You need te precreate each collections you gonna need. Their form is :
collection_<coprus_name>_<language>_<vectorizer_name>_<collection_version>
- Python 3.12
- One relationnal database (We use a PostgreSQL one)
- One qdrant instance
Create a virtual environment and install the requirements
python3 -m venv venv
source venv/bin/activate
pip install -r requirements.txt
Then create a file .env
touch .env
And fill it with the following content
# Database
PG_HOST=<str>
PG_PORT=<int>
PG_USER=<str>
PG_PASSWORD=<str>
PG_DATABASE=<str>
PG_DRIVER=<str>
PG_SCHEMA=document_related,corpus_related,user_related
# Qdrant
QDRANT_URL=<str>
QDRANT_HTTP_PORT=<int>
QDRANT_GRPC_PORT=<int>
QDRANT_PREFERS_GRPC=<bool>
QDRANT_WAIT=<bool>
QDRANT_CHUNK_SIZE=<int>
# Data ingestion
PDF_SIZE_PAGE_LIMIT=<int>
PDF_SIZE_FILE_LIMIT=<int>
PICK_QTY_MAX=<int>
PARALLELISM_URL_MAX=<int>
PARALLELISM_THRESHOLD=<int>
ARTIFACT_ROOT=<str>
# ai
ST_DEVICE=<cpu or cuda>
MODELS_PATH_ROOT=<str>
# Management
PICK_CORPUS_NAME=<corpus_name or *>
RETRIEVAL_MODE=<NEW_MODE or UPDATE_MODE>
IS_LOCAL=<bool>
# Log
LOG_LEVEL=INFO
LOG_FORMAT=[%(asctime)s][%(name)s][%(levelname)s] - %(message)s
- Create a new database
- Run alembic to create the tables
alembic upgrade head
Assuming you want to ingest corpus "wikipedia" and "PLOS" in english and french for the first one and only in english for the second one. You're using all-minilm-l6-v2 vectorizer for english and sentence-camembert-base for the french. You need to create the following collections in qdrant:
- collection_welearn_en_all-minilm-l6-v2_v0
- collection_welearn_fr_sentence-camembert-base_v0
And for retrieving data from specific corpus you must use the document_corpus
in payload field as it's written in qdrant documentation.

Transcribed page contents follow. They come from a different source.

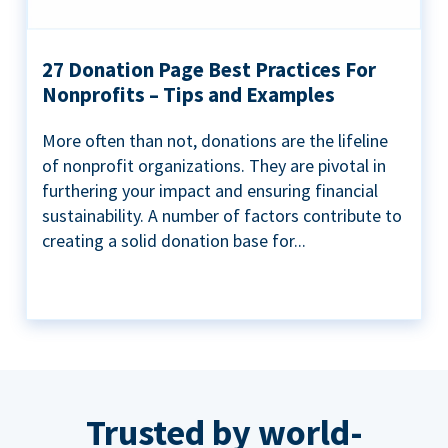
27 Donation Page Best Practices For
Nonprofits – Tips and Examples
More often than not, donations are the lifeline
of nonprofit organizations. They are pivotal in
furthering your impact and ensuring financial
sustainability. A number of factors contribute to
creating a solid donation base for...
Trusted by world-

Command for create collection :
PUT collections/{collection_name}
{
"vectors": {
"size": {vector size for your model},
"distance": "Cosine",
}
}
You can use curl or going on the qdrant dashboard for run this command.

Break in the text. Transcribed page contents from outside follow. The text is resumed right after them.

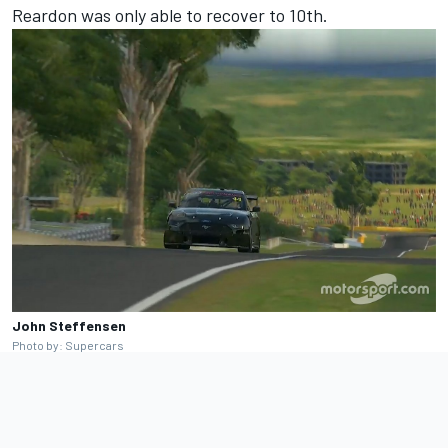
Reardon was only able to recover to 10th.
John Steffensen
Photo by: Supercars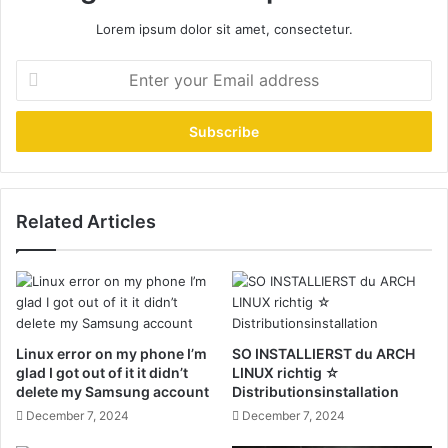
Lorem ipsum dolor sit amet, consectetur.
Enter
your
Email
address
Related Articles
Linux error on my phone I’m
SO INSTALLIERST du ARCH
glad I got out of it it didn’t
LINUX richtig ☆
delete my Samsung account
Distributionsinstallation
December 7, 2024
December 7, 2024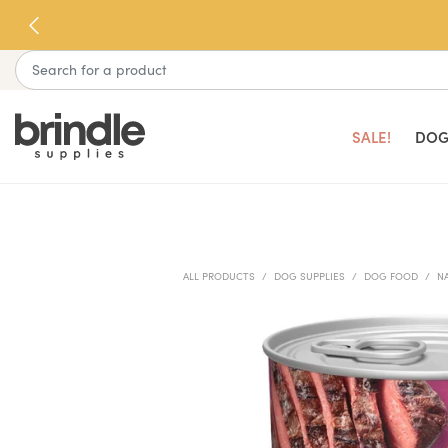
Skip
to
next
Search
element
SALE!
DOG
ALL PRODUCTS
DOG SUPPLIES
DOG FOOD
N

This script is split in multiples ones and doesn't need a list of ids. So if you want to run URLC for hal and plos you need to :
python -m welearn_datastack.nodes_workflow.URLCollectors.node_hal_collect
Adn as PLOS use atom flux for publishing URL we use it like that :
export ATOM_URL=https://journals.plos.org/plosbiology/feed/atom
export CORPUS_NAME=plos
python -m welearn_datastack.nodes_workflow.URLCollectors.node_atom_collect
In first place you need to run the batch generator. Taking here the example of DocumentHubCollector :
python -m welearn_datastack.nodes_workflow.DocumentHubCollector.generate_to_collect_batch
This script gonna fill the folder you specify in the .env file (ARTIFACT_ROOT) with the ids of the documents you want to collect. You need to copy it into input_folder for the next step.
cp $ARTIFACT_ROOT/output/batch_urls/0_batch_ids.csv input/batch_ids.csv
Then you can run the collector :
python -m welearn_datastack.nodes_workflow.DocumentHubCollector.document_collector
These two steps are mandatory for each script.